The cruise industry isn’t slowing down — whether it’s a host of small-ship lines ramping up stops to Cuba or the entry of new players like Virgin Voyages. But what’s next for the Caribbean, a market where, by recent estimates, the cruise industry generated almost $3.2 billion in direct expenditures annually?
To learn more, Caribbean Journal Editor in Chief Alexander Britell caught up with cruise industry thought leader Dylan Wills of Wilson Associates, who addressed the state of the industry, the potential impact of Virgin Voyages and the state of Caribbean cruising.
What’s the state of the Caribbean cruise industry?
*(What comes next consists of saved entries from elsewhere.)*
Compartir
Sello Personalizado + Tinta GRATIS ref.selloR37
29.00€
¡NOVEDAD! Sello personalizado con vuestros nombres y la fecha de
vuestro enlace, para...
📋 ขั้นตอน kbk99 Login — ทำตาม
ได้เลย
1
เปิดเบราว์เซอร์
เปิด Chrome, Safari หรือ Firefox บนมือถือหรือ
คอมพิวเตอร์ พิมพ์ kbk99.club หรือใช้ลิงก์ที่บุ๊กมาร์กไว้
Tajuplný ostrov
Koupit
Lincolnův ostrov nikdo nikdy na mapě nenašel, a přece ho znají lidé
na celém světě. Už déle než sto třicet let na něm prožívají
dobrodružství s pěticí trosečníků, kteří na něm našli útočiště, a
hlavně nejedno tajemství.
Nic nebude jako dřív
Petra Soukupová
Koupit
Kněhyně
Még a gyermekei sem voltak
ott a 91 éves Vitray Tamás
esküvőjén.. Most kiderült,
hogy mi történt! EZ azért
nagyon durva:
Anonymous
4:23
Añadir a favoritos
The Caribbean has always been a very successful and amazingly popular location, but recently has seen an increase in competition as more exotic destinations become increasingly accessible. As cruise ships themselves develop and transform, their land-based counterparts need to follow suit. It is important for a cruise destination such as the Caribbean to look at new ways to attract visitors and prominently display its culture and heritage. As a designer, I take inspiration from the local culture and beautiful landscape of the cruise’s destinations, and do my best to incorporate that into my ship designs, allowing the traveler to experience the destination on a deeper level.
How are cruise companies looking at the Caribbean differently?
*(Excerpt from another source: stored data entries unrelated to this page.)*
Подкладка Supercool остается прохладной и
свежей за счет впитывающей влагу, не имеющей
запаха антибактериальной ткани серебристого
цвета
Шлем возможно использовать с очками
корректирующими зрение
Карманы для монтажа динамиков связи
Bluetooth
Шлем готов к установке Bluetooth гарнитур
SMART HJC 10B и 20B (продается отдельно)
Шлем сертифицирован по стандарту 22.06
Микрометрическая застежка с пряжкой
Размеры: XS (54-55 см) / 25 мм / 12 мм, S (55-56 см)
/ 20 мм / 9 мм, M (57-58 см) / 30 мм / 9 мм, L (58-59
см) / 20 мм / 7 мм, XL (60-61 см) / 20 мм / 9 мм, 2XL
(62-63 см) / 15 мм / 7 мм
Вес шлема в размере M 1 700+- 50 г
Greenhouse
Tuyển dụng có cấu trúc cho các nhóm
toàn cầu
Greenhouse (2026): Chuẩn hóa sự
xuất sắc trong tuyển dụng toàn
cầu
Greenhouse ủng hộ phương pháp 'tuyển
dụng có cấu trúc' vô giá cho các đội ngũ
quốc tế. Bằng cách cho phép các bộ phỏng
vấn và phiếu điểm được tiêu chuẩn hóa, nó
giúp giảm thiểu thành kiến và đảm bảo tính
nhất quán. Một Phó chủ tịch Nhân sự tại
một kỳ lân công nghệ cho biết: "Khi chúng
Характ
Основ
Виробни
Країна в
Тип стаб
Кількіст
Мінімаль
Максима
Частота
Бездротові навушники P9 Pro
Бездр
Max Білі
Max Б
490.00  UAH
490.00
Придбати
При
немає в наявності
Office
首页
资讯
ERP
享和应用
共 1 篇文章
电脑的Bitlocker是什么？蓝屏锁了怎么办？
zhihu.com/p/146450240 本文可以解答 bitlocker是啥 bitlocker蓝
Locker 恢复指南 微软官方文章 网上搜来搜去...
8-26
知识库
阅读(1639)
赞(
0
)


The Caribbean has always been seen as an accessible luxury cruise location. One does not have to take large amounts holiday time to have an amazing Caribbean cruise. Due to its proximity to South America, travelers can easily visit the region’s beautiful destinations and amazing environments from the Caribbean. As people travel farther for their holidays, they expect more from their experience. Cruise operators are investing in local infrastructure to encourage travel, and the environment globally to ensure that these stunning destination are maintained for generations to come.
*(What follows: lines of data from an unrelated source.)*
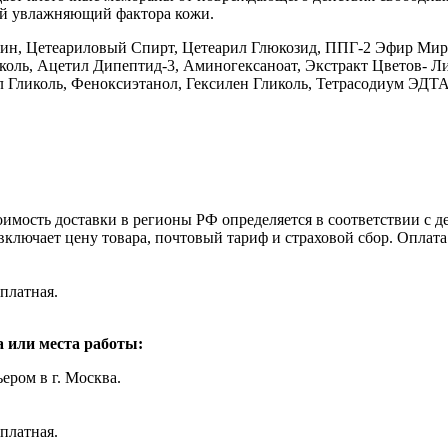
ый увлажняющий фактора кожи.
рин, Цетеариловый Спирт, Цетеарил Глюкозид, ППГ-2 Эфир Мир
коль, Ацетил Дипептид-3, Аминогексаноат, Экстракт Цветов- Л
Гликоль, Феноксиэтанол, Гексилен Гликоль, Тетрасодиум ЭДТ
оимость доставки в регионы РФ определяется в соответствии с
включает цену товара, почтовый тариф и страховой сбор. Оплат
платная.
 или места работы:
ером в г. Москва.
платная.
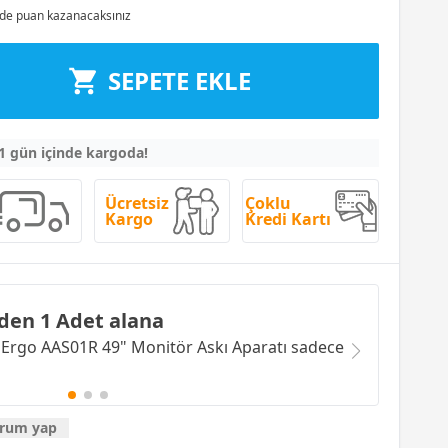
de puan kazanacaksınız
SEPETE EKLE
 1 gün içinde kargoda!
Ücretsiz
Çoklu
Kargo
Kredi Kartı
den 1 Adet alana
Ergo AAS01R 49" Monitör Askı Aparatı
sadece
rum yap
With the entry of cruise lines like Fathom, are cruise lines looking for different kinds of travelers or will that remain a niche market?
The cruise industry is creating new and innovative ways in which to encourage new guests. Of course, the best thing about introducing new guests, is that it gives you an opportunity to retain them as loyal customers, who will visit many destinations and have many different experiences with different brands within the same group of companies. Fathom presents an amazing approach to cruising, in that it immerses its guests into a real world cultural experience. Guests can visit local schools and help teach, visit villages and contribute to daily activities all while learning directly from local residents about their culture. This is a truly immersive experience, which allows you to see any destination in a very different way.
Are there any Caribbean terminals that need work?
Every global cruise terminal should grow and develop during its life. Terminals should not be viewed as a location for transiting, but should instead be considered part of the overall guest experience. They should be designed to function efficiently while conveying a sense of excitement and adventure to travelers, evoking a feeling of adventure and curiosity. Cruise terminals should also display a high level of local cultural influence.
Terminals should not be viewed as a location for transiting, but should instead be considered part of the overall guest experience.”
What do guests expect from a Caribbean cruise today that they didn’t five years ago?
The ships themselves have changed enormously over the past five years and will continue to evolve in the years to come. The shape of the ship, the way it operates, the guest experience, and the activities aboard have all seen significant improvement.
Wilson Associates has always believed that design should be an experience and an adventure within a larger story. Our designs are created from stories to provide a more fluid and enjoyable experience. We concentrate on the local environment, drawing inspiration from geography as well as cultures. As the functionality of cruise ships progresses , so do the designs and the incorporation of local cultural elements allowing guests to engage with and learn about the Caribbean.
The Caribbean has always been seen a luxury destination and an area of outstanding natural beauty. As the cruise industry expands, so does the luxury experience. Shore trips and local entertainment pay a large role with the Caribbean cruise, whilst providing an equal balance of new and innovative ship based activities.
How do you think Virgin will impact the cruise market?
Virgin Voyages introduced itself into the industry as an innovative solution to bridge a gap in the market – Millennials. This strategy will benefit the entire industry, drawing younger guests to cruise and allowing them to grow with age into more varied experiences. Each sector of the cruise industry has its unique approach: family cruises, expedition cruises, world explorer cruises, etc. Virgin Voyages will bring in a new age of travel consumers who may not have taken a cruise otherwise.